Hash Quality VS Quantity
If you’re ever lucky enough to come across some of these sticky beauties you’ll know somebody’s gone to a lot of hassle to assure you get some really top quality.They’re known as ‘Caramelos,’ from the Spanish word for ‘sweets,’ and sometimes also called ‘Huevos’ – ‘eggs’.
Typically, they’re 5 grams of finest sieved Moroccan hashish. It’s impossible to find inferior quality Caramelos for the simple reason that whoever creates these eggs is a true Cannabis Lover/Believer and has travelled round-trip from the UK to Morocco on a quest.
Before you purchase, the pure resin is totally unpressed, a golden glistening powder which can instantly be tested and graded by the purchaser. The loose powder is very sticky and easily pressed together in the palm of a hand. As a further test, you can put a flame to it and immediately press your thumb on it.
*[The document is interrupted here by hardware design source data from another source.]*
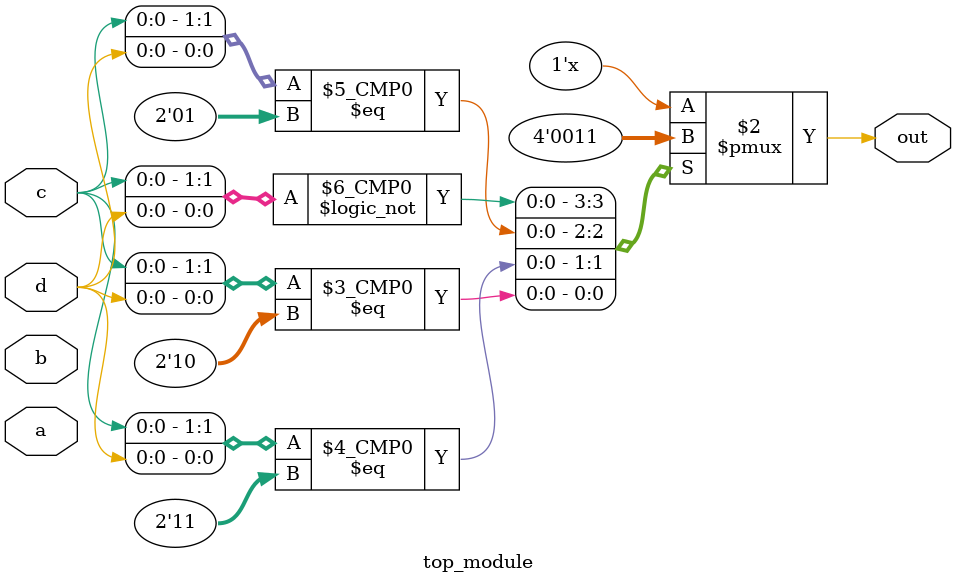
<source format=sv>
module top_module (
    input a,
    input b,
    input c,
    input d,
    output reg out
);

always @(*) begin
    case ({c, d})
        2'b00: out = 1'b0;
        2'b01: out = 1'b0;
        2'b11: out = 1'b1;
        2'b10: out = 1'b1;
        default: out = 1'b1; // d case
    endcase
end

endmodule

</source>
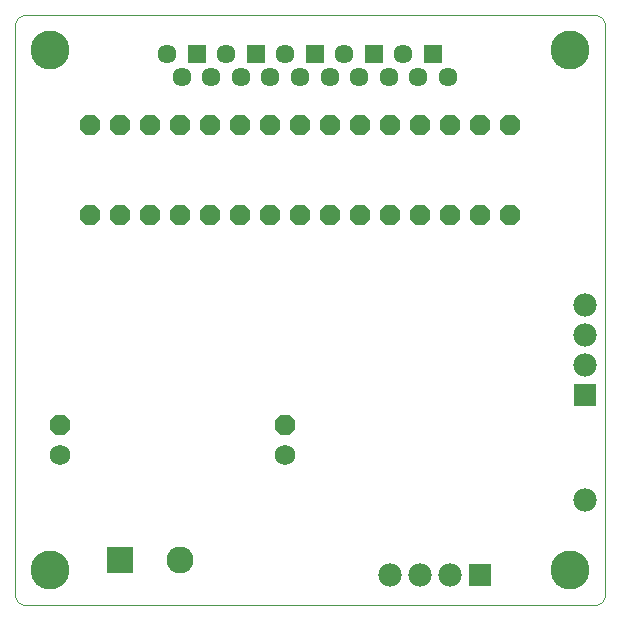
<source format=gbs>
G75*
G70*
%OFA0B0*%
%FSLAX24Y24*%
%IPPOS*%
%LPD*%
%AMOC8*
5,1,8,0,0,1.08239X$1,22.5*
%
%ADD10C,0.0000*%
%ADD11C,0.1300*%
%ADD12R,0.0780X0.0780*%
%ADD13C,0.0780*%
%ADD14R,0.0900X0.0900*%
%ADD15C,0.0900*%
%ADD16OC8,0.0680*%
%ADD17C,0.0680*%
%ADD18C,0.0636*%
%ADD19R,0.0636X0.0636*%
D10*
X000160Y000554D02*
X000160Y019451D01*
X000162Y019490D01*
X000168Y019528D01*
X000177Y019565D01*
X000190Y019602D01*
X000207Y019637D01*
X000226Y019670D01*
X000249Y019701D01*
X000275Y019730D01*
X000304Y019756D01*
X000335Y019779D01*
X000368Y019798D01*
X000403Y019815D01*
X000440Y019828D01*
X000477Y019837D01*
X000515Y019843D01*
X000554Y019845D01*
X019451Y019845D01*
X019490Y019843D01*
X019528Y019837D01*
X019565Y019828D01*
X019602Y019815D01*
X019637Y019798D01*
X019670Y019779D01*
X019701Y019756D01*
X019730Y019730D01*
X019756Y019701D01*
X019779Y019670D01*
X019798Y019637D01*
X019815Y019602D01*
X019828Y019565D01*
X019837Y019528D01*
X019843Y019490D01*
X019845Y019451D01*
X019845Y000554D01*
X019843Y000515D01*
X019837Y000477D01*
X019828Y000440D01*
X019815Y000403D01*
X019798Y000368D01*
X019779Y000335D01*
X019756Y000304D01*
X019730Y000275D01*
X019701Y000249D01*
X019670Y000226D01*
X019637Y000207D01*
X019602Y000190D01*
X019565Y000177D01*
X019528Y000168D01*
X019490Y000162D01*
X019451Y000160D01*
X000554Y000160D01*
X000515Y000162D01*
X000477Y000168D01*
X000440Y000177D01*
X000403Y000190D01*
X000368Y000207D01*
X000335Y000226D01*
X000304Y000249D01*
X000275Y000275D01*
X000249Y000304D01*
X000226Y000335D01*
X000207Y000368D01*
X000190Y000403D01*
X000177Y000440D01*
X000168Y000477D01*
X000162Y000515D01*
X000160Y000554D01*
D11*
X001341Y001341D03*
X018664Y001341D03*
X018664Y018664D03*
X001341Y018664D03*
D12*
X019160Y007160D03*
X015660Y001160D03*
D13*
X014660Y001160D03*
X013660Y001160D03*
X012660Y001160D03*
X019160Y003660D03*
X019160Y008160D03*
X019160Y009160D03*
X019160Y010160D03*
D14*
X003660Y001660D03*
D15*
X005660Y001660D03*
D16*
X009160Y006160D03*
X008660Y013160D03*
X007660Y013160D03*
X006660Y013160D03*
X005660Y013160D03*
X004660Y013160D03*
X003660Y013160D03*
X002660Y013160D03*
X002660Y016160D03*
X003660Y016160D03*
X004660Y016160D03*
X005660Y016160D03*
X006660Y016160D03*
X007660Y016160D03*
X008660Y016160D03*
X009660Y016160D03*
X010660Y016160D03*
X011660Y016160D03*
X012660Y016160D03*
X013660Y016160D03*
X014660Y016160D03*
X015660Y016160D03*
X016660Y016160D03*
X016660Y013160D03*
X015660Y013160D03*
X014660Y013160D03*
X013660Y013160D03*
X012660Y013160D03*
X011660Y013160D03*
X010660Y013160D03*
X009660Y013160D03*
X001660Y006160D03*
D17*
X001660Y005160D03*
X009160Y005160D03*
D18*
X008684Y017754D03*
X009176Y018541D03*
X009668Y017754D03*
X010652Y017754D03*
X011144Y018541D03*
X011636Y017754D03*
X012621Y017754D03*
X013113Y018541D03*
X013605Y017754D03*
X014589Y017754D03*
X007699Y017754D03*
X007207Y018541D03*
X006715Y017754D03*
X005731Y017754D03*
X005239Y018541D03*
D19*
X006223Y018541D03*
X008191Y018541D03*
X010160Y018541D03*
X012129Y018541D03*
X014097Y018541D03*
M02*

</source>
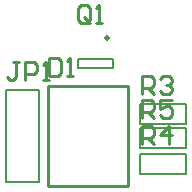
<source format=gto>
%FSTAX24Y24*%
%MOIN*%
G70*
G01*
G75*
%ADD10R,0.0394X0.0500*%
G04:AMPARAMS|DCode=11|XSize=23.6mil|YSize=39.4mil|CornerRadius=3mil|HoleSize=0mil|Usage=FLASHONLY|Rotation=180.000|XOffset=0mil|YOffset=0mil|HoleType=Round|Shape=RoundedRectangle|*
%AMROUNDEDRECTD11*
21,1,0.0236,0.0335,0,0,180.0*
21,1,0.0177,0.0394,0,0,180.0*
1,1,0.0059,-0.0089,0.0167*
1,1,0.0059,0.0089,0.0167*
1,1,0.0059,0.0089,-0.0167*
1,1,0.0059,-0.0089,-0.0167*
%
%ADD11ROUNDEDRECTD11*%
%ADD12C,0.0400*%
%ADD13C,0.0160*%
%ADD14R,0.0846X0.1211*%
%ADD15O,0.0800X0.0600*%
%ADD16R,0.0902X0.0902*%
%ADD17C,0.0902*%
%ADD18O,0.0850X0.0600*%
%ADD19R,0.0850X0.0600*%
%ADD20C,0.0079*%
%ADD21C,0.0100*%
%ADD22C,0.0050*%
%ADD23C,0.0070*%
%ADD24C,0.0197*%
D20*
X03903Y01758D02*
X04057D01*
X03903Y01693D02*
Y01758D01*
X04057Y01692D02*
Y01758D01*
X03903Y01692D02*
X04057D01*
X03903Y01673D02*
X04057D01*
X03903Y01608D02*
Y01673D01*
X04057Y01607D02*
Y01673D01*
X03903Y01607D02*
X04057D01*
X03903Y01838D02*
X04057D01*
X03903Y01773D02*
Y01838D01*
X04057Y01772D02*
Y01838D01*
X03903Y01772D02*
X04057D01*
D21*
X038639Y016197D02*
Y018993D01*
X035961Y01605D02*
Y018697D01*
Y018993D02*
X038639D01*
X035961Y015666D02*
Y01605D01*
Y018697D02*
Y018993D01*
X038639Y015676D02*
Y016197D01*
X038629Y015666D02*
X038639Y015676D01*
X035981Y015666D02*
X038629D01*
X03601Y01994D02*
Y01934D01*
X03631D01*
X03641Y01944D01*
Y01984D01*
X03631Y01994D01*
X03601D01*
X03661Y01934D02*
X03681D01*
X03671D01*
Y01994D01*
X03661Y01984D01*
X03501Y01978D02*
X03481D01*
X03491D01*
Y01928D01*
X03481Y01918D01*
X03471D01*
X03461Y01928D01*
X03521Y01918D02*
Y01978D01*
X03551D01*
X03561Y01968D01*
Y01948D01*
X03551Y01938D01*
X03521D01*
X03581Y01918D02*
X03601D01*
X03591D01*
Y01978D01*
X03581Y01968D01*
X03735Y02118D02*
Y02158D01*
X03725Y02168D01*
X03705D01*
X03695Y02158D01*
Y02118D01*
X03705Y02108D01*
X03725D01*
X03715Y02128D02*
X03735Y02108D01*
X03725D02*
X03735Y02118D01*
X03755Y02108D02*
X03775D01*
X03765D01*
Y02168D01*
X03755Y02158D01*
X03909Y01872D02*
Y01932D01*
X03939D01*
X03949Y01922D01*
Y01902D01*
X03939Y01892D01*
X03909D01*
X03929D02*
X03949Y01872D01*
X03969Y01922D02*
X03979Y01932D01*
X03999D01*
X04009Y01922D01*
Y01912D01*
X03999Y01902D01*
X03989D01*
X03999D01*
X04009Y01892D01*
Y01882D01*
X03999Y01872D01*
X03979D01*
X03969Y01882D01*
X03909Y01707D02*
Y01767D01*
X03939D01*
X03949Y01757D01*
Y01737D01*
X03939Y01727D01*
X03909D01*
X03929D02*
X03949Y01707D01*
X03999D02*
Y01767D01*
X03969Y01737D01*
X04009D01*
X03909Y01792D02*
Y01852D01*
X03939D01*
X03949Y01842D01*
Y01822D01*
X03939Y01812D01*
X03909D01*
X03929D02*
X03949Y01792D01*
X04009Y01852D02*
X03969D01*
Y01822D01*
X03989Y01832D01*
X03999D01*
X04009Y01822D01*
Y01802D01*
X03999Y01792D01*
X03979D01*
X03969Y01802D01*
D22*
X036979Y0199D02*
X038121D01*
X036979Y0196D02*
Y0199D01*
Y0196D02*
X038121D01*
Y0199D01*
D23*
X03565Y015812D02*
Y01885D01*
X03455D02*
X03565D01*
X03455Y015812D02*
X03565D01*
X03455D02*
Y01885D01*
D24*
X037928Y020585D02*
X037926Y020587D01*
X037924Y020585D01*
X037926Y020583D01*
X037928Y020585D01*
M02*

</source>
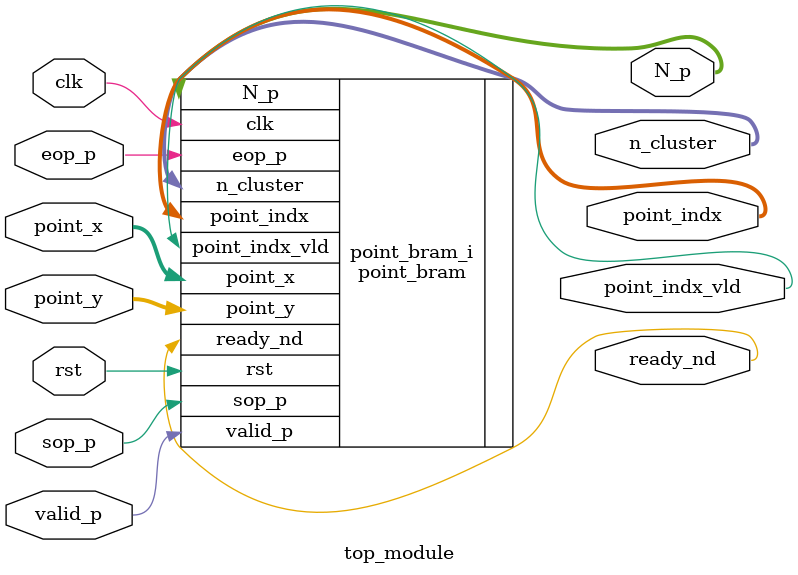
<source format=v>
`timescale 1ns / 1ps




module top_module(
    input        rst,
    input        clk,
    input [7:0]  point_x,
    input [7:0]  point_y,
    input        valid_p,
    input        sop_p,
    input        eop_p,
	
	output  [7 : 0]  point_indx,    // index of point
	output           point_indx_vld,// index of point valid
	output  [7 : 0]  n_cluster,     // number of cluster
	 
	output       ready_nd,
	output [7:0] N_p
    );
	 

	 point_bram point_bram_i(
    .rst(rst),
    .clk(clk),
    .point_x(point_x),
    .point_y(point_y),
    .valid_p(valid_p),
    .sop_p(sop_p),
    .eop_p(eop_p),
	.point_indx(point_indx),
	.point_indx_vld(point_indx_vld),
	.n_cluster(n_cluster),
	.ready_nd(ready_nd),
	.N_p(N_p)
	 );

endmodule

</source>
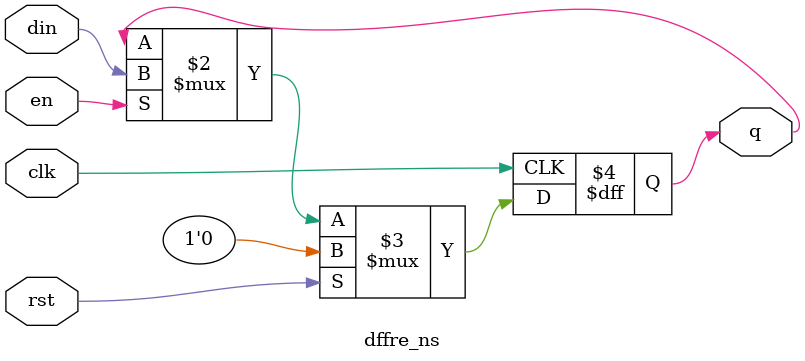
<source format=v>
module dffre_ns (din, rst, en, clk, q);
parameter SIZE = 1;
input	[SIZE-1:0]	din ;	
input			en ;	
input			rst ;	
input			clk ;	
output	[SIZE-1:0]	q ;	
reg 	[SIZE-1:0]	q ;
always @ (posedge clk)
  q[SIZE-1:0] <= rst ? {SIZE{1'b0}} : ((en) ? din[SIZE-1:0] : q[SIZE-1:0]);
endmodule
</source>
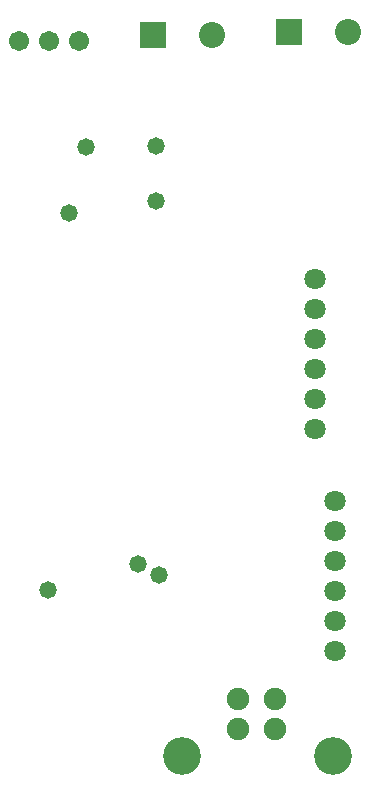
<source format=gbs>
%FSLAX44Y44*%
%MOMM*%
G71*
G01*
G75*
G04 Layer_Color=16711935*
%ADD10R,2.0000X3.1000*%
%ADD11R,2.0000X0.8400*%
%ADD12R,5.5000X1.5000*%
%ADD13R,0.6000X0.9000*%
%ADD14R,0.9000X0.6000*%
%ADD15R,0.6000X2.0000*%
%ADD16R,1.6000X2.1800*%
%ADD17C,1.0000*%
%ADD18C,0.2540*%
%ADD19C,0.5000*%
%ADD20C,0.4000*%
%ADD21C,0.3000*%
%ADD22C,1.7000*%
%ADD23C,3.0000*%
%ADD24C,2.0000*%
%ADD25R,2.0000X2.0000*%
%ADD26C,1.6000*%
%ADD27C,1.5000*%
%ADD28C,1.2700*%
%ADD29C,0.1000*%
%ADD30C,0.2000*%
%ADD31C,0.1500*%
%ADD32R,2.2032X3.3032*%
%ADD33R,2.2032X1.0432*%
%ADD34R,5.7032X1.7032*%
%ADD35R,0.8032X1.1032*%
%ADD36R,1.1032X0.8032*%
%ADD37R,0.8032X2.2032*%
%ADD38R,1.8032X2.3832*%
%ADD39C,1.9032*%
%ADD40C,3.2032*%
%ADD41C,2.2032*%
%ADD42R,2.2032X2.2032*%
%ADD43C,1.8032*%
%ADD44C,1.7032*%
%ADD45C,1.4732*%
D39*
X463290Y649980D02*
D03*
X494290D02*
D03*
Y624980D02*
D03*
X463290D02*
D03*
D40*
X415290Y601980D02*
D03*
X543290D02*
D03*
D41*
X556260Y1215390D02*
D03*
X440690Y1212850D02*
D03*
D42*
X506260Y1215390D02*
D03*
X390690Y1212850D02*
D03*
D43*
X528320Y1005730D02*
D03*
Y980330D02*
D03*
Y954930D02*
D03*
Y929530D02*
D03*
Y904130D02*
D03*
Y878730D02*
D03*
X544830Y817770D02*
D03*
Y792370D02*
D03*
Y766970D02*
D03*
Y741570D02*
D03*
Y716170D02*
D03*
Y690770D02*
D03*
D44*
X328500Y1207340D02*
D03*
X303100D02*
D03*
X277500D02*
D03*
D45*
X396240Y755650D02*
D03*
X378460Y764540D02*
D03*
X393700Y1071880D02*
D03*
X320040Y1061720D02*
D03*
X393700Y1118870D02*
D03*
X334010Y1117600D02*
D03*
X302260Y742950D02*
D03*
M02*

</source>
As the delicate ripe resin glands burst from the pressure, the gold dust will darken,and you should be able to see your thumb print on it. As a final test, put a flame to it again and notice if it starts bubbling – that’s high grade.
Once the customer’s satisfied himself as to quality, and agreed a price, its wrapped into egg shapes according to the size the customer wants. These eggs are pressed by hand and wrapped with cling film, three, five or even ten grams like these pictured here. These eggs are extremely rare in the UK, especially since the Nederweed influx of indoor cultivation.
Of course it’s a healthier option than the dirty soap bars and adulterated pollens that keep coming into this country on a mass scale. Lucky potheads out there might stumble across amazing grades of resins, only to find their availability very limited. These lucky luxuries have most probably arrived here through some hash aficionado (literally) who‘s turned small-time smuggler, with the emphasis being on small-time. The amounts rarely exceed a thousand grams, and most is usually kept for personal consumption – tiny when compared to the lorry and boat loads continually bringing in tons of dodgy hash.
Shit-hash being brought into the UK is a very distressing fact, and quite simply the people doing it are bastards! The
government’s even more responsible. Which brings us back to the old argument of decriminalisation vs. coffee shops, and the fact that coffee shops can only survive on quality based ethics. In other words, the crap soap bar will no longer be able to hold its place in the free market, and high grades of hash and charas as well as skuff
will be allowed to take their place.
The common view on hash in the UK is that it’s thoroughly dirty, and there’s little to say that will change people’s minds. You can’t expect someone to believe in something they’ve never seen before. More pollen is currently available, but quality is unstable. Just because someone says its pollen doesn’t mean it’s pollen! It can still be full of nasty adulterants. Compared to a Caramelo, a pressed slab of commercial grade pollen hardly bubbles or stays alight. This is evidence of minimal oils, along with a slight brown colour (adulterants) in the smoke. The smoke should be a lovely misty blue colour. There isn’t a lot of difference in the price, but the quality will make you feel like you’ve just had the best orgasm ever and leave a satisfied smirk on your face.
In a place like the Rif Mountains of Morocco, people are proud of their product. Once again it’s about going to the source. This trip has to be a must for every serious hash smoker. Although you can get extremely stoned at home, you cannot fully appreciate the higher states of high even from smoking a piece of Caramelo in your front room. Imagine, instead, being on a kif farm somewhere in the high regions of the Rif. Imagine sieving your own hash by hand, pressing it and then smoking it. Fantastic or what? These are either spiritual moments in one’s life or else you could just say it’s a real fresh hit of THC that you’ve never experienced before. Unlike quality pollen, which contains almost pure, rich ripe THC glands, many mass-produced pressed pollen blocks contain Nescafe, candle wax, crushed up pills for mental health problems, and the most magical binder – tree sap. Let’s not even start on the soap bars and car tyres.